Simple Linear Regression: This is a type of linear regression problem in which the only one independent variable (only one predictor variable) is used to predict the response variable. The relationship can be given mathematically as: \(y = \beta _{0} + \beta _{1}x_{1} + \epsilon\)

Multivariate Linear Regression: This is an approach to linear regression that uses more than one predictor variables to predict the response variable. This can be written mathematically as: \(y = \beta _{0} + \beta _{1}x_{1} + \beta _{2}x_{2} + \beta _{3}x_{3} + ...+ \beta _{n}x_{n} +\epsilon\)

The goal of the linear regression model is to determine the best parameters \(\beta_{i}\) that best fits the data points. In other words, Linear Regression seeks to obtain the line of best fit for the data points.

Assumptions for Linear Regression

Linearity: There must be a linear relationship between the predictor variable(s) and the response variable. If a linear relationship does not exists, there is no point using a linear regression. Non-Linear relationships can be transformed to a linear relationship and then linear regression can be applied.

Independence of Observations: This means that each observation in the dataset should be independent of one another. This is often difficult to obtain by looking at the dataset itself. The process of data collection is best suited to help us determine whether the data contains independent observations.

Normality of Residuals: The residuals should follow a normal distribution. This can be tested using a histogram or a QQ Plot.

Homoscedacity: This means that there should be constant variance of the residuals. A plot of Fitted Values vs. Residuals can be used to check if the residuals have a constant variance. In the case where there is no constant variance of residuals, the dataset would be said to be heteroscedastic. There are different ways to deal with heteroscedascity such as log transformation or Box-Cox transformation.

Evaluating the Linear Regression Model

After obtaining the best line of fit using the linear regression model, we often use certain metrics to evaluate how well the model performs. Below are some metrics that can be used to evaluate the performance of a regression model:

R-Squared and Adjusted R-Squared: This tells us the percentage of variations in the response variable that is explained by the predictor variables. This is a relative measure of fit.

Mean Absolute Error (MAE): This is the mean of the absolute value of the difference between the predicted values and the actual values. This tells us the amount of error that we can expect from the predicted values. The MAE is generally less sensitive to outliers. Also, lower values of MAE indicate a better performing model. This has the advantage of being in the same unit as the response variable that makes it easy to interpret.

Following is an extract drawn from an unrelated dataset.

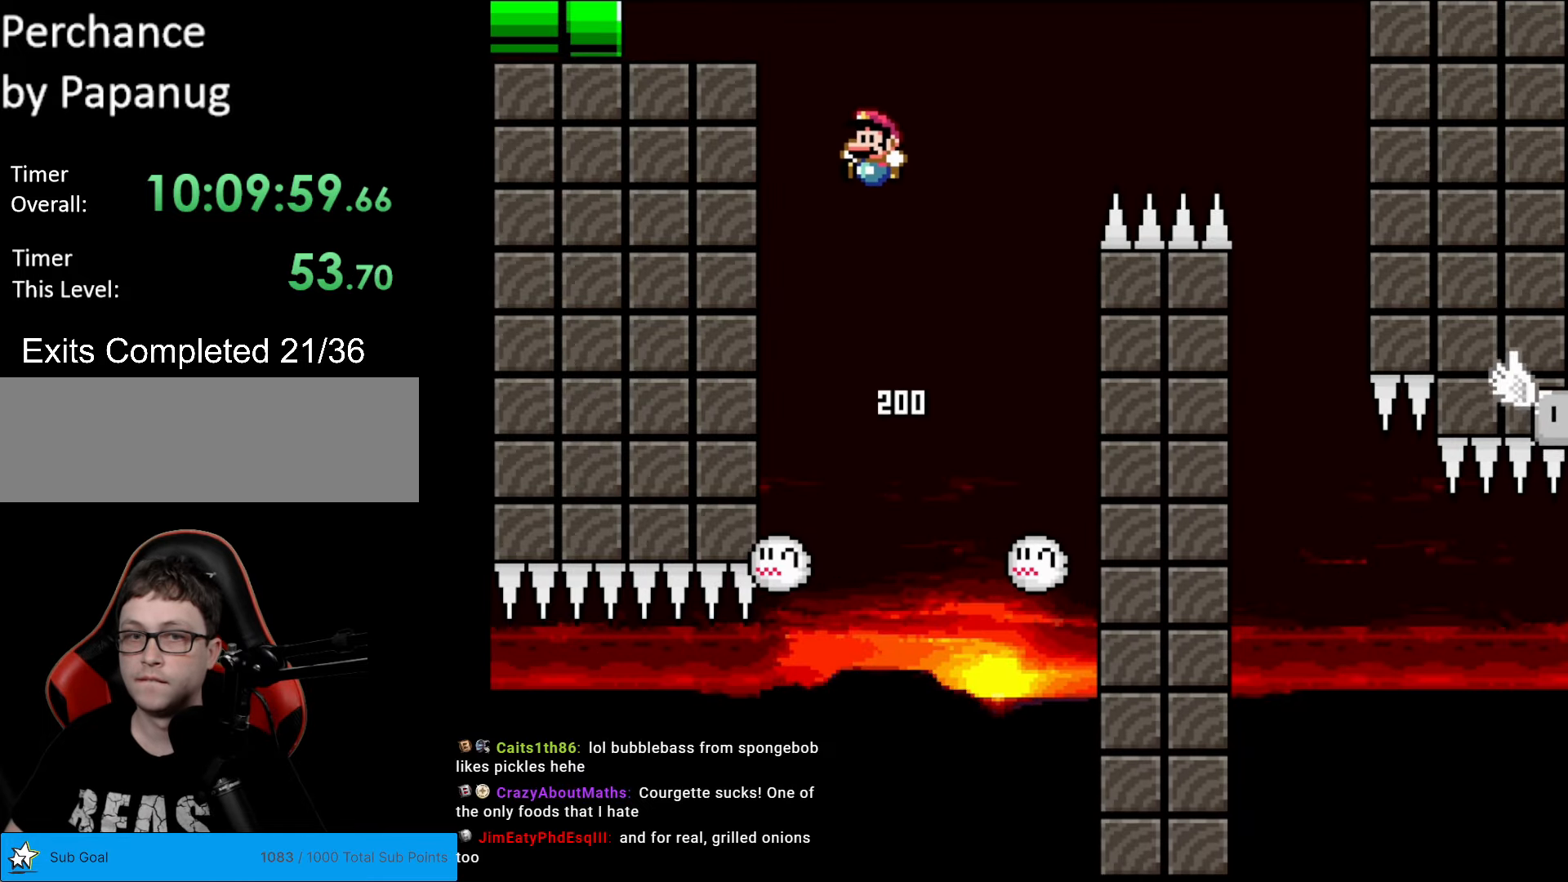
{"buttons": ["B", "Y"], "events": []}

Mean Square Error (MSE): This is the mean of the square of errors. It is the mean of the square of the difference between the predicted values and actual values. It has the disadvantage of not being in the same unit as the response variable and thus making it hard to interpret.

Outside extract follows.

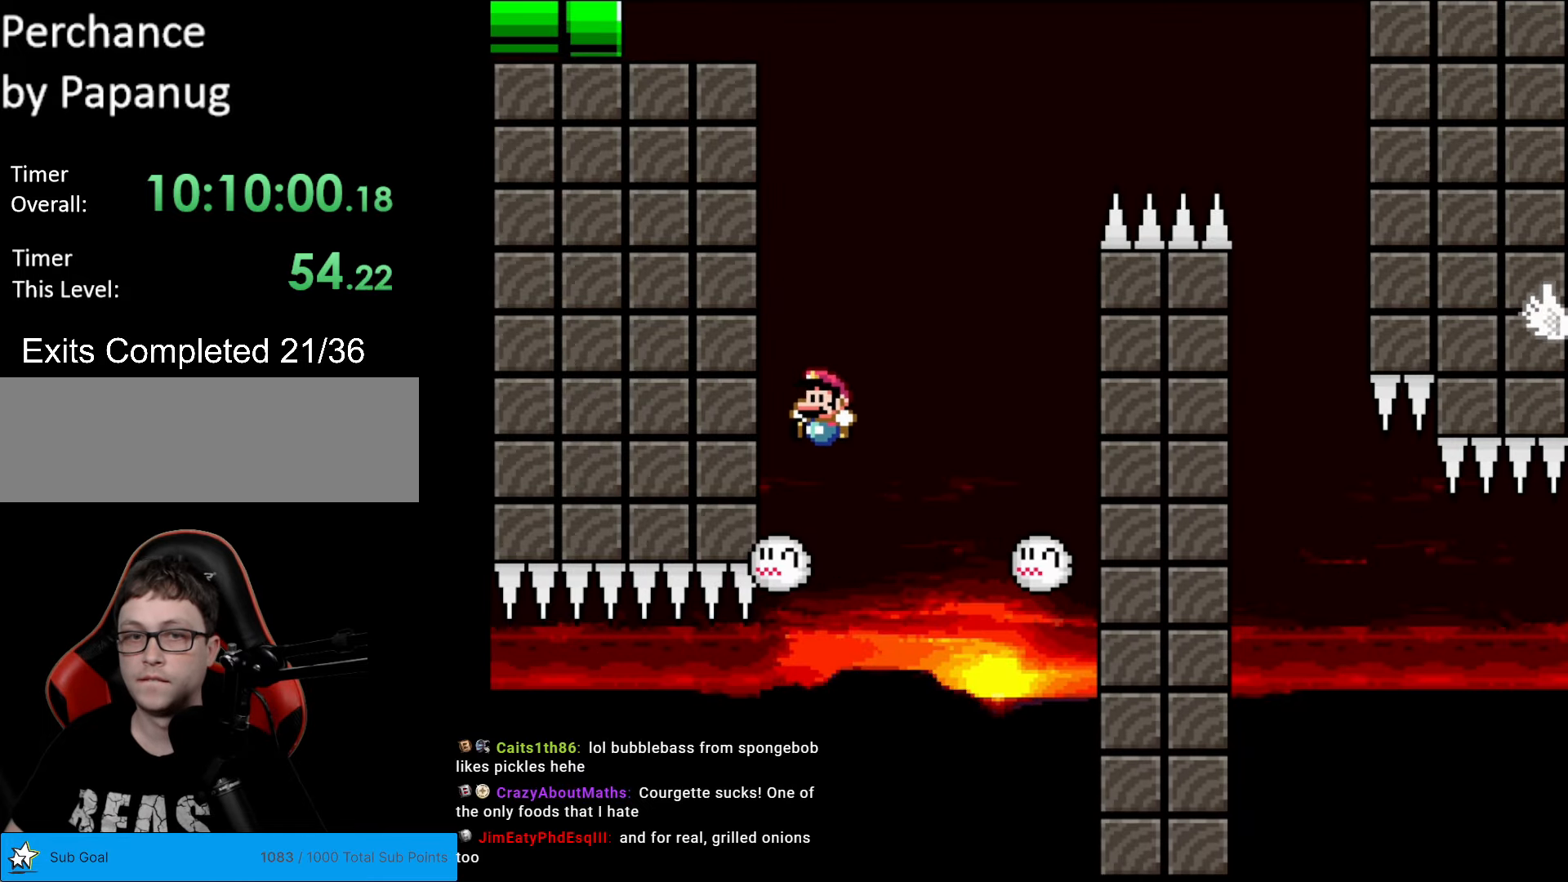
{"buttons": ["B", "Y"], "events": [[175, "DPAD_RIGHT", "down"], [350, "DPAD_RIGHT", "up"]]}
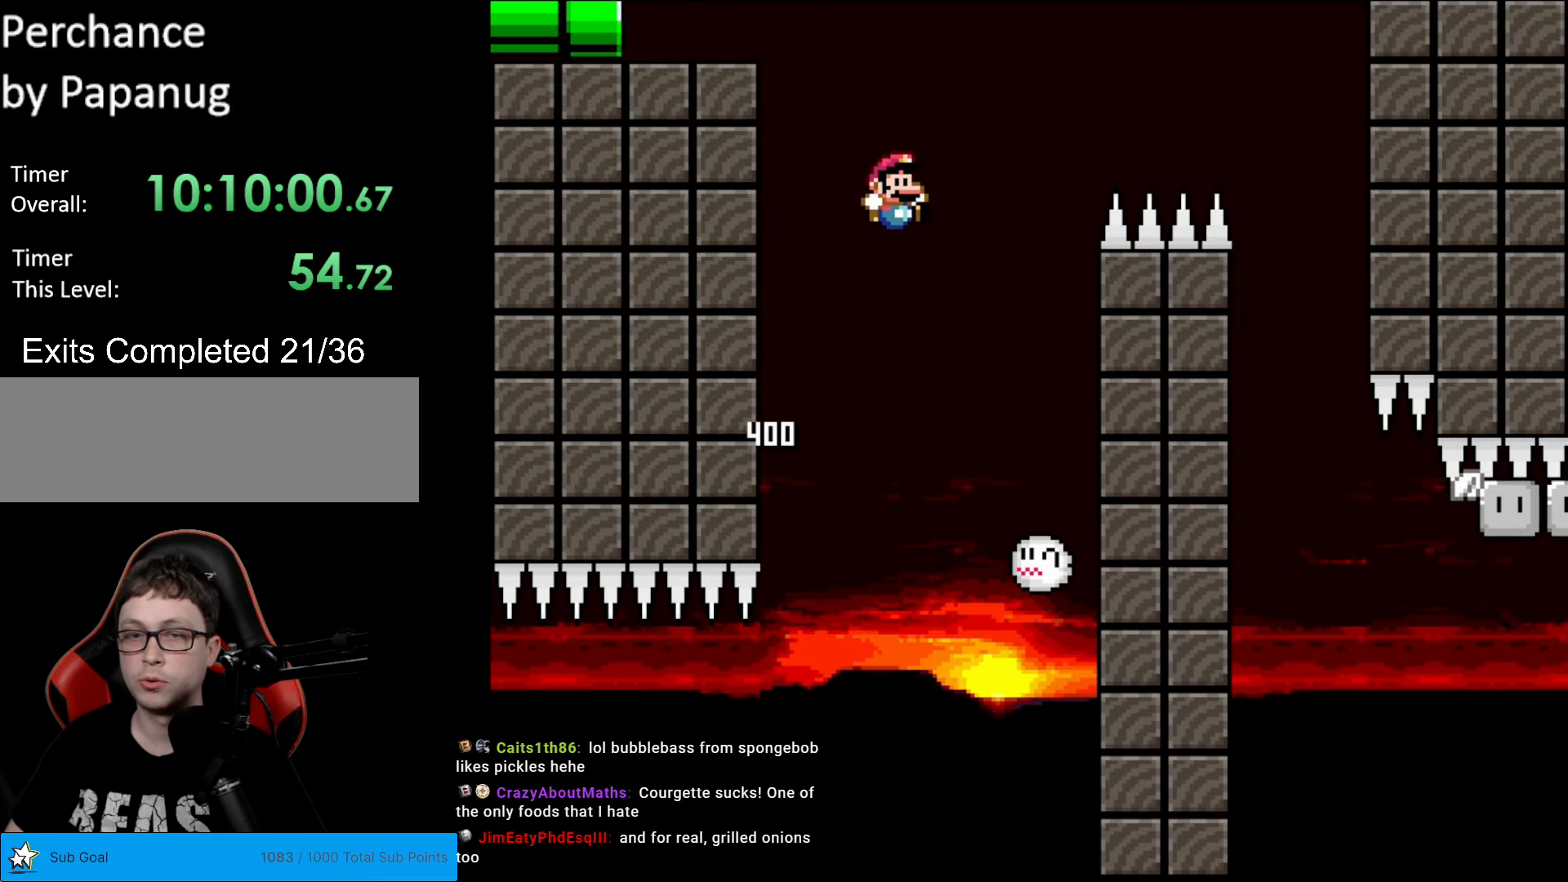
{"buttons": ["B", "Y"], "events": []}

Root Mean Square Error (RMSE): This is the square root of the mean square error. It is the square root of the mean of squared difference between the predicted value and the actual values. This is an absolute measure of fit and has the advantage of being in the same unit as the response variable thereby making it easy to interpret. Just like MAE, lower values of RMSE indicates a better fit, but it is more sensitive to outliers.

References

Diez, D., Barr, C. D., & Cetinkaya-Rundel, M. (2019). OpenIntro statistics 4th Edition.